## JOB ITEM:
Below are the records; repeat exactly their lines between the line holding "focal_mm: 5.7" and the line holding "exposure_s: 1/50", inclusive, skipping the pictures.

AVAILABLE RECORDS below:

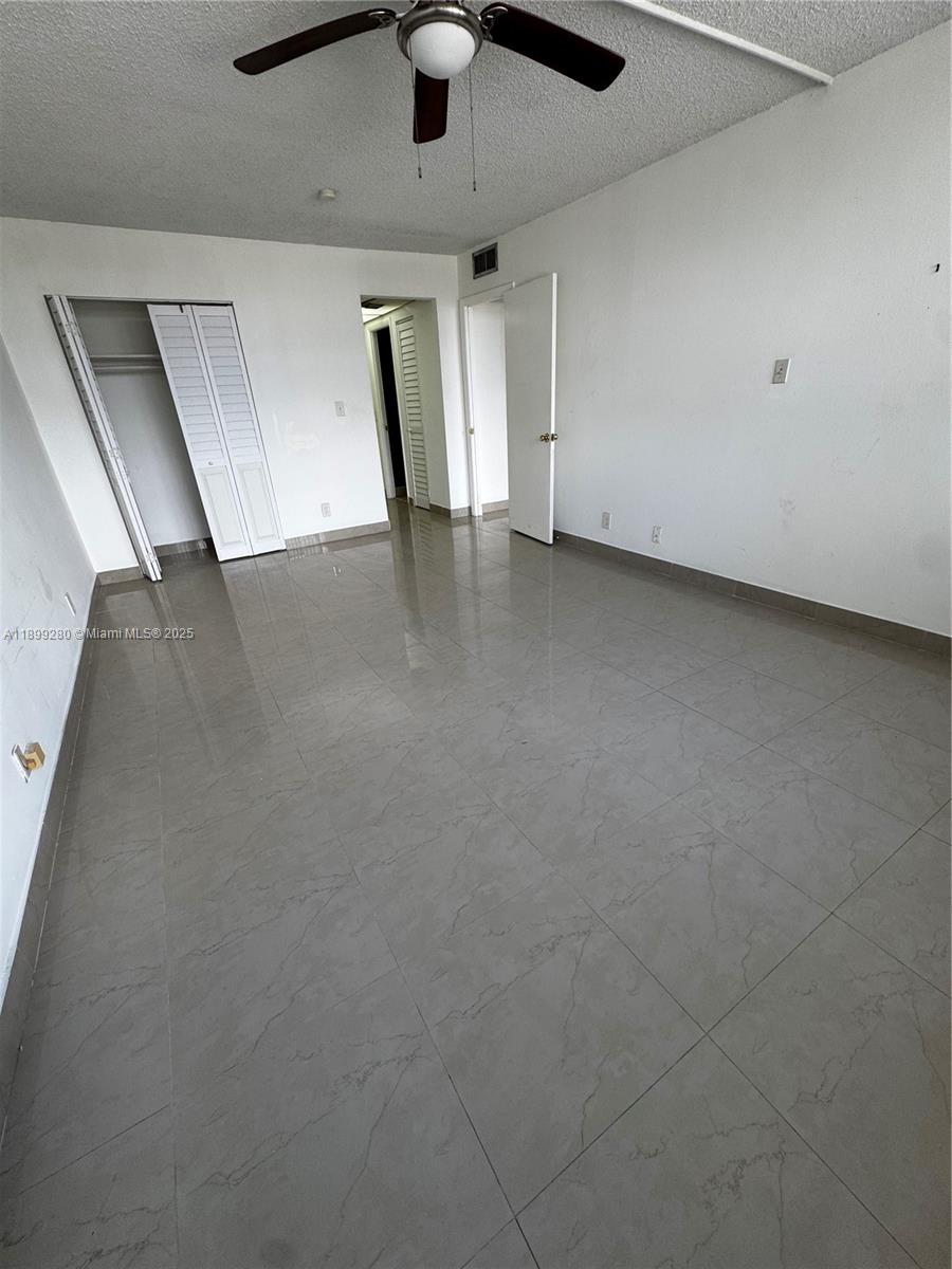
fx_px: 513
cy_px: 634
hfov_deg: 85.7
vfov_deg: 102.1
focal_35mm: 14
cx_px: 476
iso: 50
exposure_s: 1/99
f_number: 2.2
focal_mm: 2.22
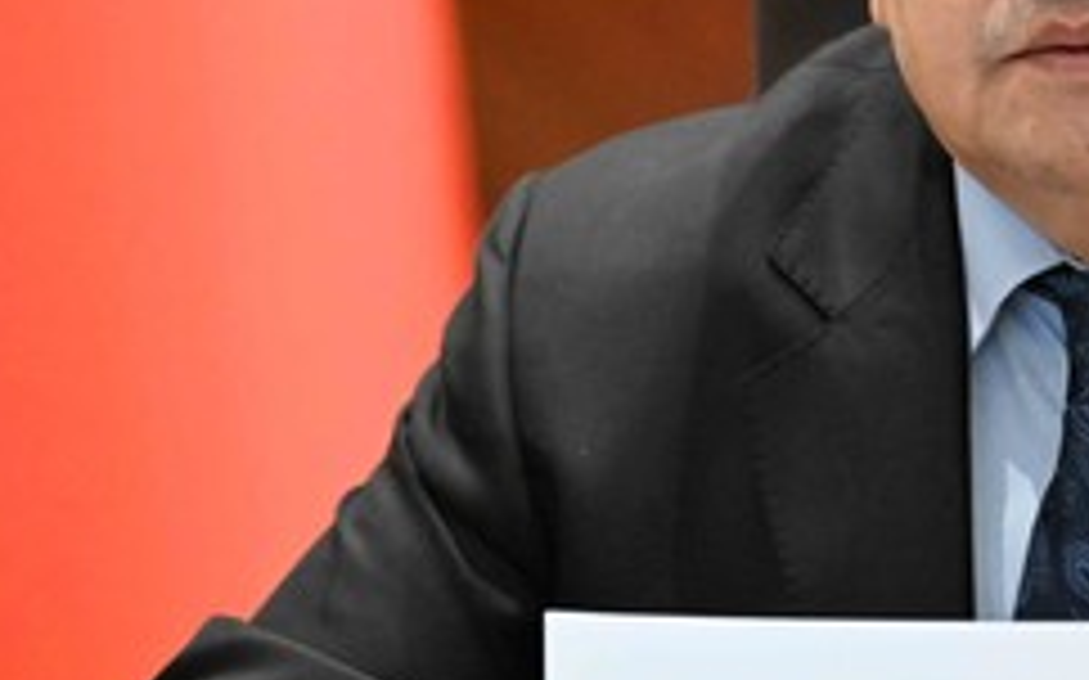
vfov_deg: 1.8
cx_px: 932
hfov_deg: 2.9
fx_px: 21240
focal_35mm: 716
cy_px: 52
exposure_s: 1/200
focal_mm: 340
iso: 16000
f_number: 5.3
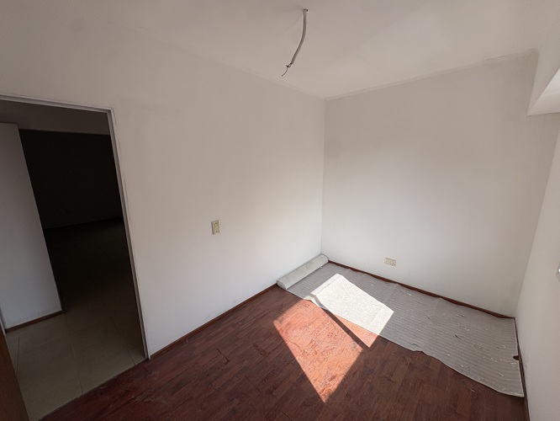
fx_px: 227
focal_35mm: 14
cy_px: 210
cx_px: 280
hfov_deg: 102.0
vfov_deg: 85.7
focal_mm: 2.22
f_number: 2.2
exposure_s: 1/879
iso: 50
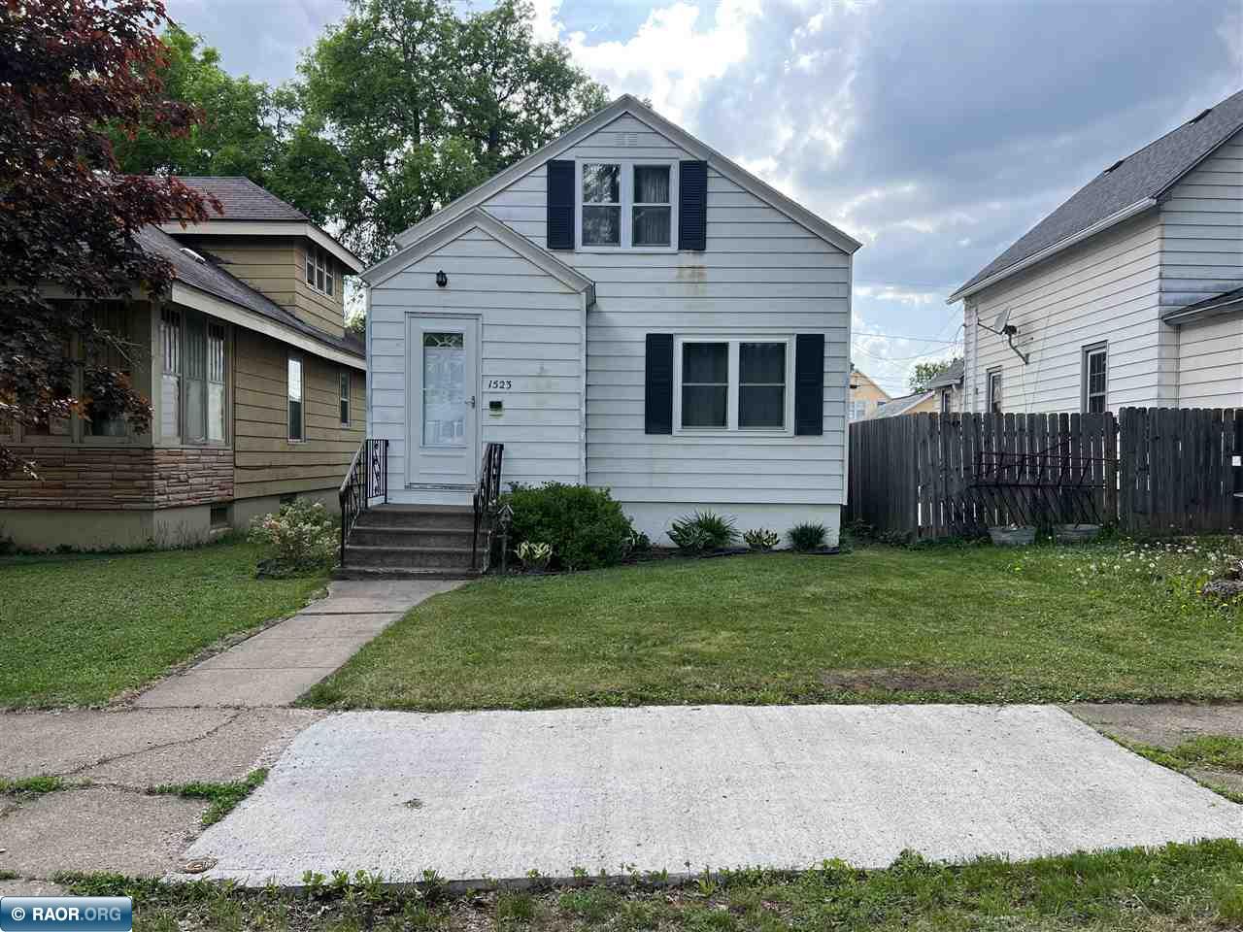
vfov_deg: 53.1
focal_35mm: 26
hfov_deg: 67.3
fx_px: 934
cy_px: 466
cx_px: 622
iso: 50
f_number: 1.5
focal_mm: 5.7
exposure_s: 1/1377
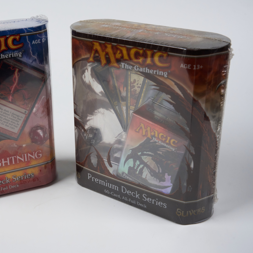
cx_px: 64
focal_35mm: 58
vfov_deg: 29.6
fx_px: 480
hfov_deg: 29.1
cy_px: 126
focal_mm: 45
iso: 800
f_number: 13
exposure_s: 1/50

End of AVAILABLE RECORDS.
AVAILABLE RECORDS below:

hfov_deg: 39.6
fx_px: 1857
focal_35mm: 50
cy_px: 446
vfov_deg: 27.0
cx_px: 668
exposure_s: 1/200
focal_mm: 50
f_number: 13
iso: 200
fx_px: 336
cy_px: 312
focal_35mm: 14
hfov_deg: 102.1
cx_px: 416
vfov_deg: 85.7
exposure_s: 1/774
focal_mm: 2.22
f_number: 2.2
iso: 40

End of AVAILABLE RECORDS.

## EXERCISE OUTPUT:
focal_mm: 5.7
exposure_s: 1/1377
cx_px: 64
focal_35mm: 58
vfov_deg: 29.6
fx_px: 480
hfov_deg: 29.1
cy_px: 126
focal_mm: 45
iso: 800
f_number: 13
exposure_s: 1/50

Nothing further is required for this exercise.